Several drips snaked down Rick’s neck from his sopping-wet hair. They trickled into his dense thatch of chest hair and disappeared. I wanted to be those drips. I didn’t want to be me, about to be murdered in front of my boyfriend. I wanted to be a drip all safe and sound against Rick’s chest.
“We did have a great night,” Rick was saying. His voice had changed, or maybe it was my hearing. It was softer, gentler, as though coming through gauze. “It was one of the best nights of my life too, Laurie.”

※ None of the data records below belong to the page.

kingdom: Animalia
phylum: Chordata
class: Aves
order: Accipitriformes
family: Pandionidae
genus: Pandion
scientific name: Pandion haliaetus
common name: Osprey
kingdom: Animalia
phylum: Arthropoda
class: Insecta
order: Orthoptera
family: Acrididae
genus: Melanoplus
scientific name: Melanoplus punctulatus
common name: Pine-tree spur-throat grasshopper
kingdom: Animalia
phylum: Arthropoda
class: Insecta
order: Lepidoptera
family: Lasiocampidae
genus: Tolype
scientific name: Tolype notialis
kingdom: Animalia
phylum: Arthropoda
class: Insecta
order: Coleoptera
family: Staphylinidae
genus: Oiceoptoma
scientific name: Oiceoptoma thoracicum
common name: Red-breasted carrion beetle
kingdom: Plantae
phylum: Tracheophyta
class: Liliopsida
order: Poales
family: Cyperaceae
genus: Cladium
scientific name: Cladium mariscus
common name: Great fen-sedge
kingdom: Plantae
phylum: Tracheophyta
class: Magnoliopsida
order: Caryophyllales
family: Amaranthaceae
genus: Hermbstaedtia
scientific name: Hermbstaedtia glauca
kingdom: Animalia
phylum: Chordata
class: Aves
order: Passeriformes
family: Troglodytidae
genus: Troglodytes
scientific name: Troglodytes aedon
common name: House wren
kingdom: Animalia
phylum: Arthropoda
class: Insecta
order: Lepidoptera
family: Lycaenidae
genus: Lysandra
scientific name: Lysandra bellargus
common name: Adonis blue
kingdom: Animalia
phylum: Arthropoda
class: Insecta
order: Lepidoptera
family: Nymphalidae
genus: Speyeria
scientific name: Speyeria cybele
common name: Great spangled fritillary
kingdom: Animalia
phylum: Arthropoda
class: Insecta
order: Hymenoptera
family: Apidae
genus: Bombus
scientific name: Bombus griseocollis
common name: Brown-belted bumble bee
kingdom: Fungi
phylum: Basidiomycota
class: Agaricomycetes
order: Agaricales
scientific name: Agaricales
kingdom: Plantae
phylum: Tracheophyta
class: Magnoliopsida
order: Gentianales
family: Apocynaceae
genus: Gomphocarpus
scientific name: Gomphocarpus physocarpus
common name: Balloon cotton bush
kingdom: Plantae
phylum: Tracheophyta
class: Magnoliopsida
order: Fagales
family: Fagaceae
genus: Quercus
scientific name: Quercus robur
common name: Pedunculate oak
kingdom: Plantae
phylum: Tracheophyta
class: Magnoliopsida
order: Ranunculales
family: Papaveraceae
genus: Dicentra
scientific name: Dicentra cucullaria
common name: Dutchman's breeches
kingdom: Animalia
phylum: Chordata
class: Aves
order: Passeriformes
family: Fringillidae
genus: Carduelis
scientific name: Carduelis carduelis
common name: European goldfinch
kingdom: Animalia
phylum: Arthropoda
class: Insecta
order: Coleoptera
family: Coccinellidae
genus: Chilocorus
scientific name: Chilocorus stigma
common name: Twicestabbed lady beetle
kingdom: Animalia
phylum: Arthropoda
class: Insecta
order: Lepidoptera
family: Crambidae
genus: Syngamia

“So why was it only once?” she whined.
Rick held up his big palms. “Initially I lost your number and then, I’ll be honest, Laurie, some of those letters were a bit needy.”
“But I needed you. I needed you so badly.”
“I know that now.” He smiled but it wasn’t a real smile. There were no dimples and his soul patch barely moved. “You’ve opened my eyes and I do think we should make a go of it.” He shrugged and pointed at me. “She was just a passing phase.”
“You mean you don’t love her?”
Rick shook his head, his dark eyes glued on Laurie. “No, not at all, a quick fling. It’s you I want, Laurie, you’re the one for me. We could be so great together.”
Quiet fell over the restroom, interrupted only by a dripping cistern.
“What do you think I am? Fucking stupid?” Laurie suddenly shouted.
“No, no of course not.” Rick reached out. I couldn’t quite see, but I thought he had a hand on her shoulder. “Can’t you feel it?” he asked, his voice amazingly calm and soothing. “Can’t you feel the energy between us? It’s not like that with me and Dana, it’s just you, Laurie, just you that gives me the feeling of electricity when I touch you.”
“So I should kill her, get rid of her. Then we won’t have to worry about her hassling us.” She scraped the mean point of the gun over my scalp, tearing my hair until she reached my temple once more.
“What would be the point,” Rick said. “I told you, she means nothing to me. We don’t have to see her again once we leave this room, ever. She’s already history to me.” His other hand reached out and I felt his knuckle brush my cheek. He’d taken hold of her wrist, the wrist holding the gun.
I hoped to hell he knew what he was doing. I didn’t have any chance of dodging this bullet.
“Besides,” he was saying, “if you commit murder you’ll be locked up for years, years that we could be spending together.”